And she kept returning as the computer in series after series and movie after movie. As the roles for women became successively more robust (e.g., Dr. Crusher, Jazdia Dax, Captain Janeway) she provided the continuous reassuring voice of the Enterprise computer. In fact, it was a big deal when it was announced that she would be the voice of the computer again in the upcoming remake. This casting put her in a league of her own as the most enduring voice of Star Trek.

A Trekkie by birth — I grew up watching the original series, played with the neighbors’ cool Star Trek action set with the twin spinning transporters, and used to fashion communicators from Tic Tac and Dynamint flip-tops &mdsah; I’m feeling nostalgic about my years with Star Trek today. And so I’m thinking about a Star Trek moment that admittedly has nothing to do with Majel Barrett Roddenberry’s tenure on the show or her passing. Rather, I’m thinking about the moment when reunited Trills, Dax (Terry Farrell) and Lenara (Susanna Thompson) illicitly kissed on Deep Space 9.

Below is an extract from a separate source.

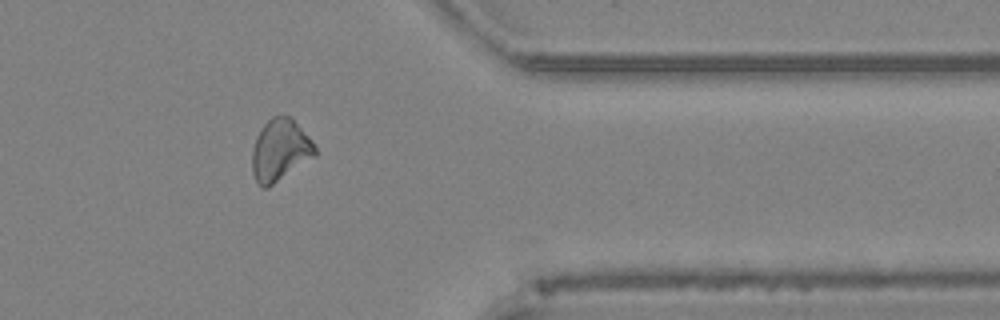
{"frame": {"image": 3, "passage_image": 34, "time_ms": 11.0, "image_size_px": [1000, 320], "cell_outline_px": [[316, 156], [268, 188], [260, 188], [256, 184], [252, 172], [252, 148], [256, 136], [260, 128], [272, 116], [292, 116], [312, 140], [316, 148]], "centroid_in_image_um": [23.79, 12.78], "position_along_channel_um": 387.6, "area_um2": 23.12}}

(For the record, the kiss was not illicit because they were both women, but because they were lovers when they were in previous hosts. It’s a whole complicated Trill thing. You can geek out about this here.)

I will always be grateful to the Star Trek universe for providing an image of Susanna Thompson in a quasi-lesbian scene. And I appreciate that the episode provided my favorite “I’m really straight even though I kissed a woman” dumb-ass quote:

[The kiss] was difficult because I do not find myself attracted to my own sex. I had to get past that, because the story was important enough… but it was uncomfortable.” — Terry Farrell

Kissing a woman was difficult because it’s unfamiliar to her. I guess she found the rest of her role manageable because she really is a Trill inhabiting a series of human hosts for seven-year stretches.

But back to the matter at hand: Are there any other Trekkies out there mourning the loss of our First Lady?